- [EXERCISE] From the passage about museum education and art-making below, list everything the speaker says both kinds of work help people do.

I found museum education through teaching in schools in Harlem and the Bronx, where I saw firsthand how arts education is often the first thing to disappear from under-resourced schools. That experience led me into community programming and eventually accessibility work in museums, where I also began reckoning with my own disability. Today, my work as a museum educator is inseparable from my work as an artist. I don’t really distinguish between the two. Both are ways of helping people look more closely, ask deeper questions, and build empathy through shared experiences.

Altar Piece 1 (installation), 2024, Glazed ceramic, incense, candles, oranges, apples, red suede, cushions, porcelain bowls, cigarettes, US dollar bills, flowers, 5 x 2.5 x 2 ft

How do you stay inspired and motivated to create new work?

For many people, starting a new project feels like labor, but for me it’s compulsive. My mind constantly dreams and analyzes, and ponderings become manifestations of whatever I’m meditating on: envy, nonchalance, tenderness, protection, or a particular pose, gesture, or mannerism I want to capture.

- [DATA SHOWN]
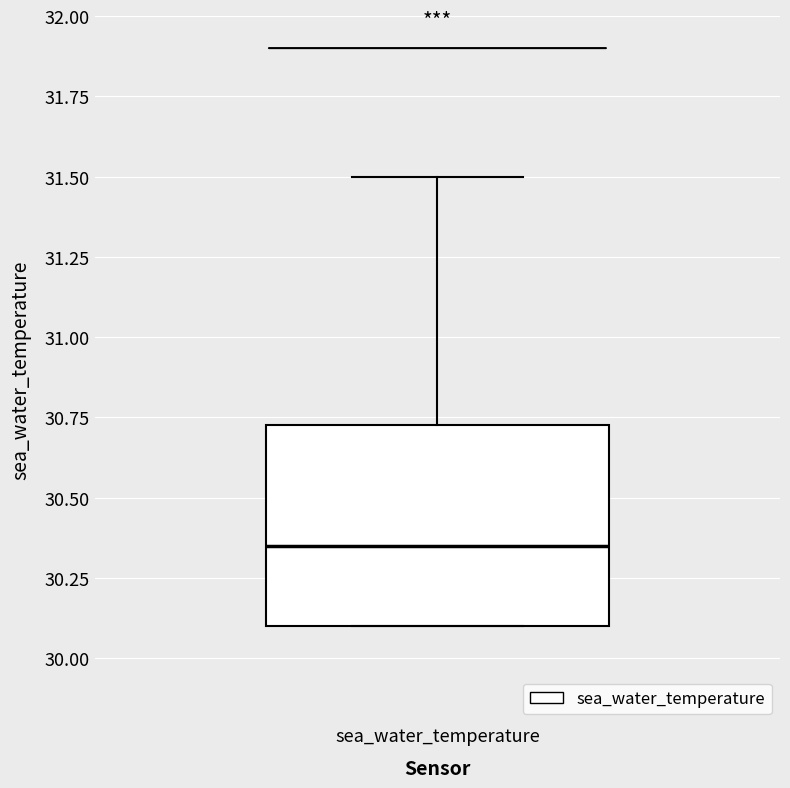

Transcribe this box plot: give where the median line is, the range the box spans, and where the two whiskers end, as read against the y-axis. The values are not printed on the chart, so give them approximately, as read against the axis.

median 30.35, box 30.10 to 30.75, whiskers 30.10 to 31.50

- [ANSWER SPACE]
- Look more closely
- Ask deeper questions
- Build empathy through shared experiences